We shall now have to consider a correspondence that is found to exist, an absolute correspondence, in respect of Number. I have already often drawn your attention to this correspondence between Man and the world in which he evolves. I have pointed to the fact that Man, in his rhythm of breathing—18 per minute—manifests something that is in remarkable accord with other processes of the Universe. We make 18 respirations per minute, which gives when calculated for the day, 25,920 respirations. And we arrive at the same number when we calculate how many days are contained in a normal life term of 72 years. That also gives about 25,920 days; so that something may be said to exhale our astral body and Ego, on falling asleep and inhale them again upon waking—always in conformity with the same number rhythm.
And again, when we consider how the Sun moves—whether apparently or really, does not matter—advancing a little each year in what we call the precession of the equinoxes, when we consider the number of years it takes the Sun to make this journey round the whole Zodiac, once more we get 25,920 years—the Platonic year.
The fact is, this human life of ours, within the boundaries set by birth and death, is indeed fashioned, down to its most infinitesimal processes—as we have seen in the breathing—in accordance with the laws of the Universe. But in the correspondence we have observed up to now between the Macrocosm and Man the Microcosm, we have made our observations in a realm where the correspondence is obvious and evident. There are however, other very important correspondences. For example, consider the following. I want to lead you through Number to something else I have to bring before you. Take the 18 respirations per minute, making 1,080 per hour and in 24 hours 25,920 respirations; that is, we must multiply: 18 X 60 X 24 in order to arrive at 25,920.
Taking this as the cycle of the precession of the equinoxes, and dividing it by 6o and again by 24, we would naturally get 18 years. And what do these 18 years really mean? Consider—these 25,920 respirations correspond to a human day of 24 hours; in other words, this 24 hour day is the day of the Microcosm. 18 respirations may serve as the unit of rhythm.
And now take the complete circle described by the precession of the equinoxes, and call it, not a Platonic year, but a great Day of the Heavens, a Macrocosmic day. How long would one respiration on this scale have to occupy to correspond with the human respiration? Its duration would have to be 18 years—a respiration made by the Being corresponding to the Macrocosm.
If we take the statements of modern astronomy—we need not interpret them here, we shall speak of their meaning later—we shall find that it is a matter of indifference whether we assume that the motion of the Sun is apparent, or the motion of the Earth; that does not concern us—but let us now take that which the Astronomer of today calls Nutation of the Earth's Axis.

WORK REQUEST 1 -
In the passage, how many years does the Sun take to travel around the whole Zodiac?
WORK REQUEST 2 -
Extract the stretch of the passage that begins at the words "We shall now" and stops after "same number rhythm.".
The lines after this point are separate material with no connection to the passage.

Named joint coordinates -
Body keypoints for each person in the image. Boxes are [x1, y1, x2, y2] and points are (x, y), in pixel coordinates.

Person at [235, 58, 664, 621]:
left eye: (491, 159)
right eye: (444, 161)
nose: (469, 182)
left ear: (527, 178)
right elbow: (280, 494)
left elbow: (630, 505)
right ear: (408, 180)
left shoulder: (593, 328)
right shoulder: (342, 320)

TASK ANSWER 1 -
25,920 years, the Platonic year.

TASK ANSWER 2 -
We shall now have to consider a correspondence that is found to exist, an absolute correspondence, in respect of Number. I have already often drawn your attention to this correspondence between Man and the world in which he evolves. I have pointed to the fact that Man, in his rhythm of breathing—18 per minute—manifests something that is in remarkable accord with other processes of the Universe. We make 18 respirations per minute, which gives when calculated for the day, 25,920 respirations. And we arrive at the same number when we calculate how many days are contained in a normal life term of 72 years. That also gives about 25,920 days; so that something may be said to exhale our astral body and Ego, on falling asleep and inhale them again upon waking—always in conformity with the same number rhythm.